At several moments during the lifetime of an allocation (allocation, user free, real free), the page heap manager checks to see if the block has all fill patterns intact, and if the block header has consistent data. If this is not the case you will get the message "Page heap: block @ ADDRESS is corrupted".

If this is a full-page heap block (that is, if you know that full-page heap is enabled for all allocations), then you can use this command to find the characteristics of the block:

!heap -p -f ADDRESS

If it is a normal page heap block, then you must determine the start address for the block header. To do this, dump 30-40 bytes below the reported address and look for the start/end patterns for a block header: ABCDAAAA, ABCDBBBB, ABCDAAA9, ABCDBBBA. See The Structure of a Page Heap Block for more information about the structure of the heap.

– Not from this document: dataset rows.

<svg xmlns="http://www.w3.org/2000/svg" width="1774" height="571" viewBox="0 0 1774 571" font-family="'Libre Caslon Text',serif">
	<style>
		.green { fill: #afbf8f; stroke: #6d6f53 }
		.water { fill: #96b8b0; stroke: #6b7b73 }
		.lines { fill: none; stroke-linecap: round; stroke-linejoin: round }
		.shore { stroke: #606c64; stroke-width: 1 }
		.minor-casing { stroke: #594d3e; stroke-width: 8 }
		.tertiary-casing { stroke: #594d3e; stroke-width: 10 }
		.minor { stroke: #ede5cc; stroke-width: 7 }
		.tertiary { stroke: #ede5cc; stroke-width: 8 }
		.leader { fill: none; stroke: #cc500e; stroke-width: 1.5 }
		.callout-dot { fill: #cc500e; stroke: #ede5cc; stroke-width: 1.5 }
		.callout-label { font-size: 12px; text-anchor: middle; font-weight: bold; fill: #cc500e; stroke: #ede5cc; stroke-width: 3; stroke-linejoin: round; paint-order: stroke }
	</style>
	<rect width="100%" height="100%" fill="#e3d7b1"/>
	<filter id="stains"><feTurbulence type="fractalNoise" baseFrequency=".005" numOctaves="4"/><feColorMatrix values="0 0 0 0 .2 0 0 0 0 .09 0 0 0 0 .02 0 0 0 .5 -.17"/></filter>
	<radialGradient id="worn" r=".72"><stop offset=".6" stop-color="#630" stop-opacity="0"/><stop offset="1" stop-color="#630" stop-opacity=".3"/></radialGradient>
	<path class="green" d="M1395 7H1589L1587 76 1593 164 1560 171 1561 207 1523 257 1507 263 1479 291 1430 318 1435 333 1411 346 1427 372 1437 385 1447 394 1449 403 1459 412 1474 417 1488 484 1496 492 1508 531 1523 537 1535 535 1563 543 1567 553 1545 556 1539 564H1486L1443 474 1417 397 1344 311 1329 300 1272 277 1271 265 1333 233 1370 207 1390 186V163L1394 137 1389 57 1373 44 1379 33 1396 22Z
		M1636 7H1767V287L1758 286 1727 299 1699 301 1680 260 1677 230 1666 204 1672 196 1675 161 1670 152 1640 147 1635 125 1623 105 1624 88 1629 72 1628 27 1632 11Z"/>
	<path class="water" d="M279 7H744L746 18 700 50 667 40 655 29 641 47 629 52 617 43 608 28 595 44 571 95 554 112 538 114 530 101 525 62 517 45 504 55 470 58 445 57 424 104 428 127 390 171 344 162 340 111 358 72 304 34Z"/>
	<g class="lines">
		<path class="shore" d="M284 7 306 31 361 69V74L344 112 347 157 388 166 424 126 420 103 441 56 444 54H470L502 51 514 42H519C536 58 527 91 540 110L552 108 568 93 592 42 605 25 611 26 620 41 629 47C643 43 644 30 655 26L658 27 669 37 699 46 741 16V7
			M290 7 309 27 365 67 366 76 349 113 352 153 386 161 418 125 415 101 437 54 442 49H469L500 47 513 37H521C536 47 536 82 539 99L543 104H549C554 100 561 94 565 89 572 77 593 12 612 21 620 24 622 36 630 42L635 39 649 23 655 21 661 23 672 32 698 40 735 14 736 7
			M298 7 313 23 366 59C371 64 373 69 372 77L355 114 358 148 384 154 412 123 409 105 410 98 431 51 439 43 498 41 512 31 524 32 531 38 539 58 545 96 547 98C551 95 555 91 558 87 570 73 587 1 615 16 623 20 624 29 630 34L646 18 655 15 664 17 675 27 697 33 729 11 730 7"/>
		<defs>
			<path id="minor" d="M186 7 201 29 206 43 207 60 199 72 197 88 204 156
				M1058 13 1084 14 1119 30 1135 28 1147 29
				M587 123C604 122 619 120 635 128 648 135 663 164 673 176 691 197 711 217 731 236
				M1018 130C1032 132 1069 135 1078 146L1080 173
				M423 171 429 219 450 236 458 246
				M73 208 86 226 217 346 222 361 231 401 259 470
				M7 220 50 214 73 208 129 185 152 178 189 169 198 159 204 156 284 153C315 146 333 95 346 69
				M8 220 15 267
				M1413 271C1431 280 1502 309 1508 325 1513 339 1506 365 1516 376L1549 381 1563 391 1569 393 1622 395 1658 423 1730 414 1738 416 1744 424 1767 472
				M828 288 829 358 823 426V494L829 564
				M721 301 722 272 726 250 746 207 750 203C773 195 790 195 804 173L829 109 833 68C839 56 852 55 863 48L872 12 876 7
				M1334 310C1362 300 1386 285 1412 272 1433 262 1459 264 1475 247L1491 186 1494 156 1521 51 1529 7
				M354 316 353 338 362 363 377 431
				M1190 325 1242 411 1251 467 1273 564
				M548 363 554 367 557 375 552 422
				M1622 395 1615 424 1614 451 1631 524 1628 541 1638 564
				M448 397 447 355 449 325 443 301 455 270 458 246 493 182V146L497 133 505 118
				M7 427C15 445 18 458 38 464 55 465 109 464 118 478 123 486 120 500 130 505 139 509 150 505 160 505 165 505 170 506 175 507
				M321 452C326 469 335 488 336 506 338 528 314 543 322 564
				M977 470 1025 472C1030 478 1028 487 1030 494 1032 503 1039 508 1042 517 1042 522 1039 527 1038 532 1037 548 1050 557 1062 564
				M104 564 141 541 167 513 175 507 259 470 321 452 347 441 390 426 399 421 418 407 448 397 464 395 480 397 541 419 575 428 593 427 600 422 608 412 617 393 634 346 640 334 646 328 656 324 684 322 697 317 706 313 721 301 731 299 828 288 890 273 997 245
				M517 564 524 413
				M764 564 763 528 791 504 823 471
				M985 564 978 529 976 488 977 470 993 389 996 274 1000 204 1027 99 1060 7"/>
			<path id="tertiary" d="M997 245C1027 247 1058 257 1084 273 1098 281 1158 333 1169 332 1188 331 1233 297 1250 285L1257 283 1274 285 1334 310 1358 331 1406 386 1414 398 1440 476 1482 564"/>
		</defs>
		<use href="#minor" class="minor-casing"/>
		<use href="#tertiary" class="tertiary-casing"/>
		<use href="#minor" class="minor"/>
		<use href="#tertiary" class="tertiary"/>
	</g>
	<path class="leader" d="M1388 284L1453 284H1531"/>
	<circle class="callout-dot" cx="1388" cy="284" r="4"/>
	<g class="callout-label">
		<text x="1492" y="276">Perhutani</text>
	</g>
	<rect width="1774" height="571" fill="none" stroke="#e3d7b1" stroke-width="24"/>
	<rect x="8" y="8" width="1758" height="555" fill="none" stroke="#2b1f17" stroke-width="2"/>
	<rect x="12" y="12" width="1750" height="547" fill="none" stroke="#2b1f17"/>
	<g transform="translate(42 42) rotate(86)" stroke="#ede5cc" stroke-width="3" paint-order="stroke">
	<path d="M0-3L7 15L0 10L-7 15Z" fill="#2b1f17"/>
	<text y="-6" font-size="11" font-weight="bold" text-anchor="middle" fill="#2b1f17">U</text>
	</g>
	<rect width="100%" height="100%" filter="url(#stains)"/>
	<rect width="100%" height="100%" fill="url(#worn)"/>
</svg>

The header provides most of the information that you need to understand a failure. Specifically the start/end patterns tell you if the block is allocated or free, and if it is a normal or full-page heap block. The information has to be matched carefully with the offending call. For example, if a call to HeapFree is made with the address of a block plus four bytes, then you will get the corrupted block message. The block header will look fine, but the first byte after the end of the header (that is, the first byte after 0xDCBAxxxx) has a different address then the one in the call.


  • Even if you have full-page heap enabled, you can get the corrupted block message if there is an "off-by-a-few-bytes" error because of the small fill pattern needed at end of allocations for alignment reasons. See "Unaligned allocations" earlier in this document.

Special fill pointers

The page heap manager fills the user allocation with values that look like kernel pointers (fill value is F0). This occurs when the block is freed and if the block is allocated, but no request is made for the block to be zeroed (fill value is E0 for normal page heap and C0 for full-page heap). The non-zeroed allocations are typical for malloc/new users. If there is an access violation where a read/write is attempted at addresses like 0xF0F0F0F0, 0xE0E0E0E0, 0xC0C0C0C0, then the test application has probably hit one of these cases.

A read/write at 0xF0F0F0F0 means that a block has been used after it was freed. You need to do some detective work to find out which block caused this. Inspect the stack trace of the failure and the code for the functions on the stack. Look for functions that make wrong assumptions about an allocation being available after it was freed.

A read/write at 0xE0E0E0E0 or 0xC0C0C0C0 means that the application did not initialize the allocation properly. Inspect the code of the functions in the current stack trace.